At one of my jobs, we ran a simulation for kids on homelessness. It was sort of similar - the game began with everyone homeless, and we gave them character cards with different reasons why, which illustrated that it's not usually just a single problem that causes homelessness, but a few negative events or conditions occurring at once in a household has no cushion of resilience, monetarily (illness is one of the top ones; mental illness, illness of a family member, other medical problems) and the kids then had to run around to various locations to acquire services and try to get a job. We made sure to spread out the shelter, the aid offices, the food pantry, the soup kitchen, and the job office so as to require long timewasting walks between them. We also had long, inscrutable forms for them to fill out, and, in character, would harangue them if they didn't have the proper documentation or ID. It was depressing for the kids, but a good eye-opener about why it's difficult to recover from homelessness.

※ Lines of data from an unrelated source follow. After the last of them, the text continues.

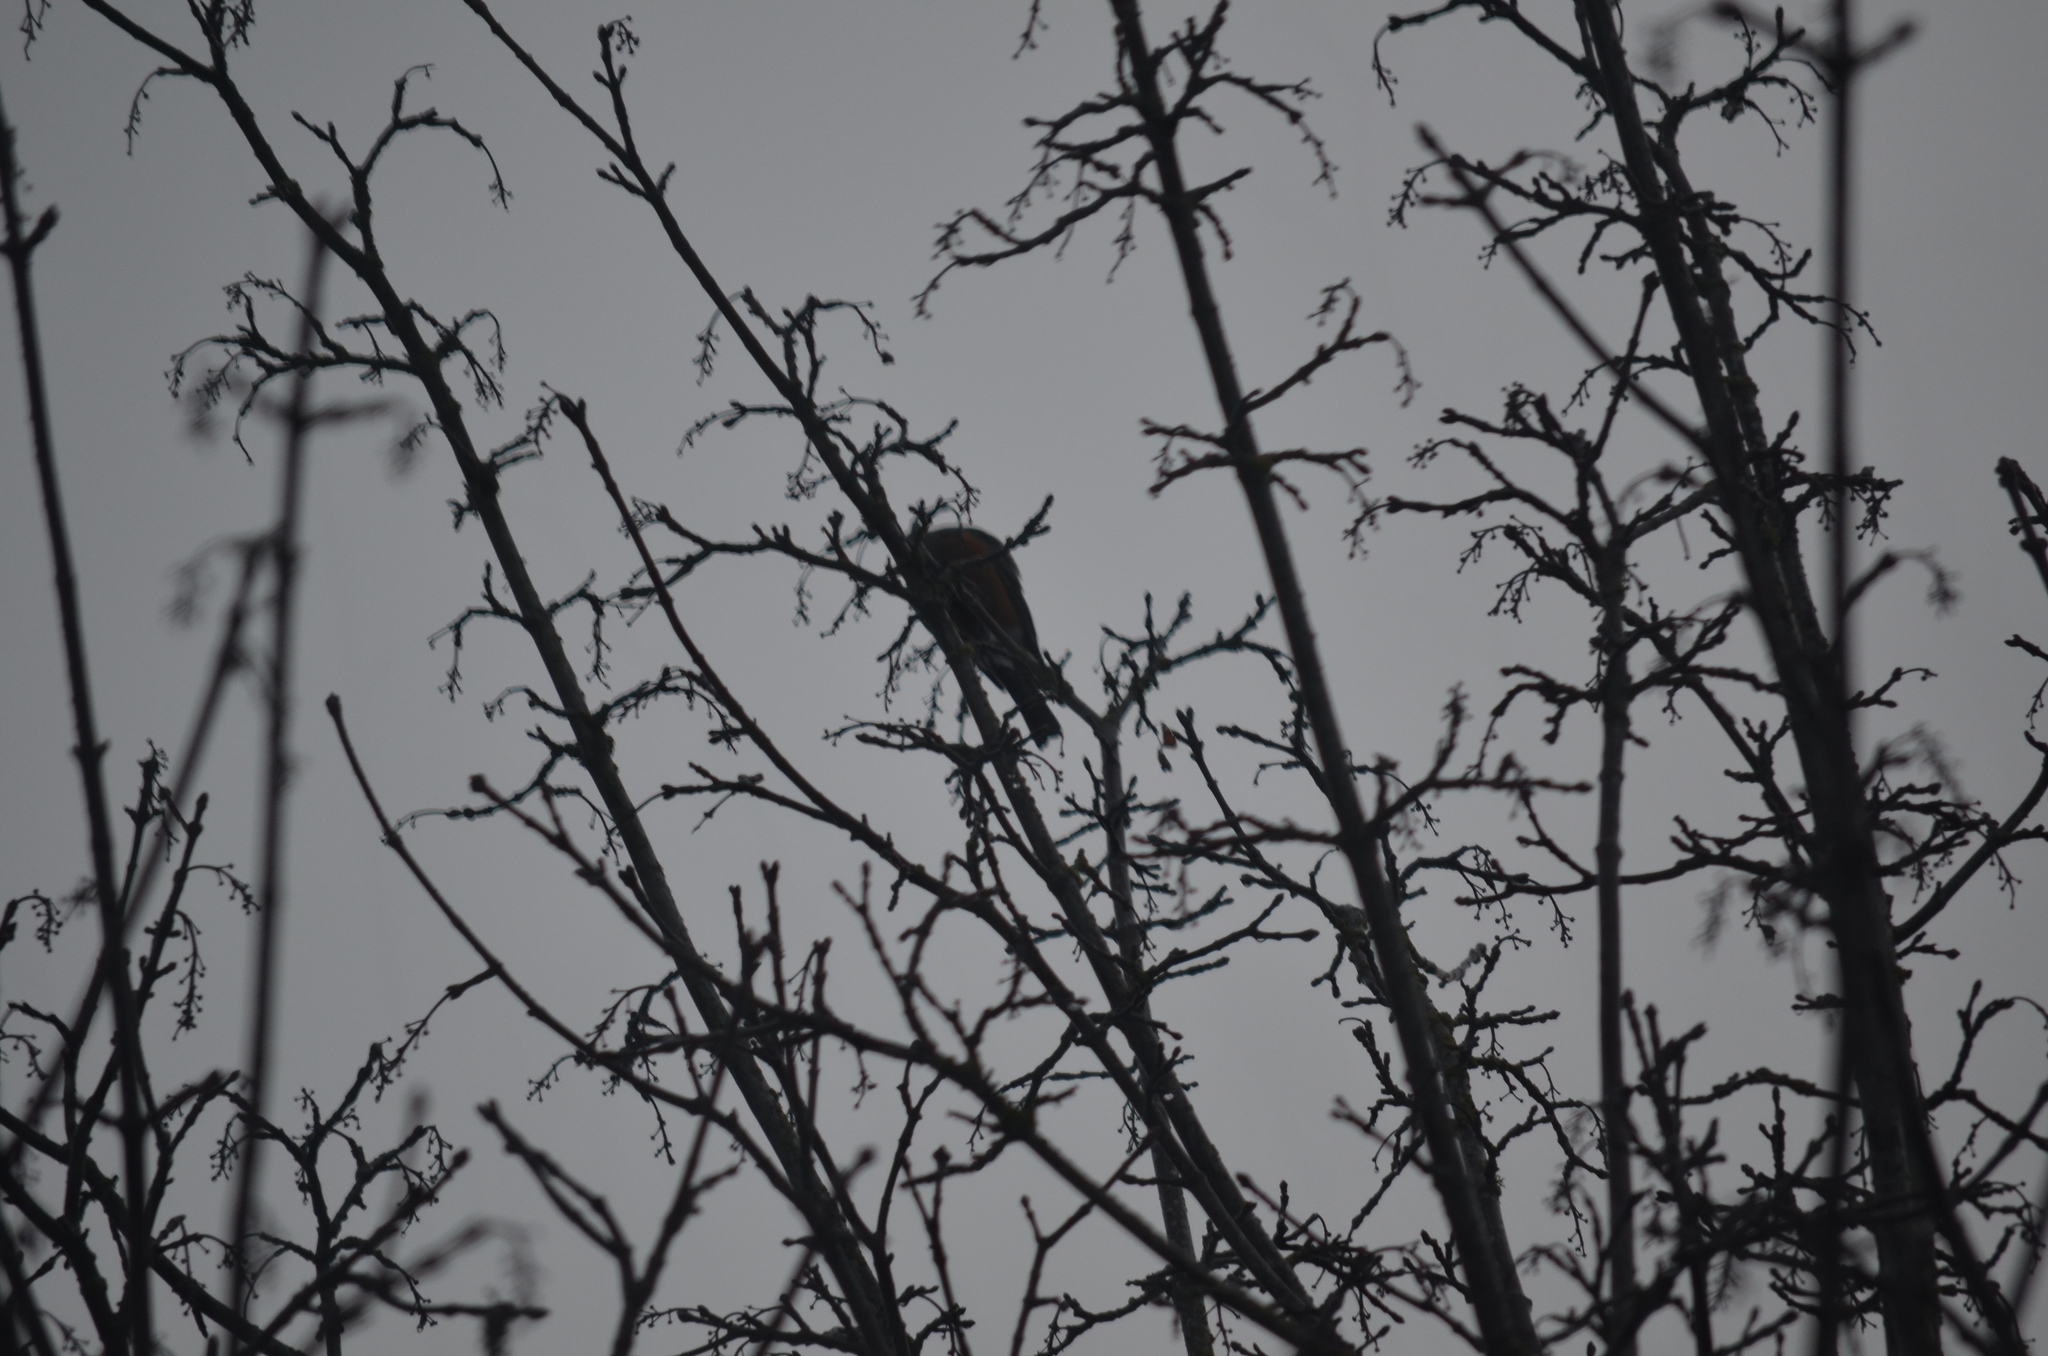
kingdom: Animalia
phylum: Chordata
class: Aves
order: Passeriformes
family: Turdidae
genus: Turdus
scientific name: Turdus migratorius
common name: American robin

Wow. I've had to live for a month on a couple of pounds of cheese, with some stale bread that I got half price and some veggies that my house-mate donated, to manage the rent + gas to get to work. But I didn't have to contend with the exploitation that inner-city workers have to deal with in the USA. Plus, the UK Government regulates usury carefully, so you can always get a reasonable credit rate if you have a job. Which of course is the problem here. People are squeezed at both ends.
I ran out of cash on day 9... I'm off to donate to Project Home.
It was pretty extreme — I mean, my landlord raised the rent with no notice and "report him the Landlord and Tenant Board" wasn't an option, I had chest pains, my pet got sick, my kid was failing math (and helping him myself wasn't an option), I forgot to take my lunch to work, I had bills I couldn't pay, I got fired for talking to co-workers who were trying to organize a union, and some other stuff I can're remember now all in one week.
I lived well below the poverty line for basically the entire nineties and it was never like that. Though I didn't have a pet or a kid, I was healthy with access to universal medical care and there were rent control and employment laws. Canada is a much better place to be poor.
how'd you guys get a pet? they didn't give me one, or chest pains either...I played it twice, and the exact same bad things happened to me. God, it IS like real life!!!!!
I'ma gonna call foul on the temp job part. I was a successful (?) temp for years and have zero typing skills. I have computer skills, front desk experience, and can operate a PBX switchboard, so poor typing isn't an automatic dis-qualifier for temping. You make more money if you can type, but you can still get a job is you can't.
I just realized that one simple change in detail would have made the game just a bit more believable: running the gametime as weeks or months instead of days. It's implausible that things would pile up so swiftly and serious actions would take place so fast. I don't nitpick because I think the game is bad, because it is actually a pretty good window into the one-two punch that shortage funds will create in someone's life, but because I would wish a game with a point like this isn't something a scoffer could easily dismiss.
Yeah I made it through the month relatively ok (I didn't get a pet, I did get tutoring for my kid) and had some money left but I wanted the game to go on longer so instead of just "surprise! you have credit card debt" I actually had to go into that debt myself and deal with it.
I like this game though.
It reminds me of a tragedy of the commons-style game we played in an environmental science class where groups of students were all fishing companies trying to maximize their own profits while not wiping out the fish and saving up for new boats etc.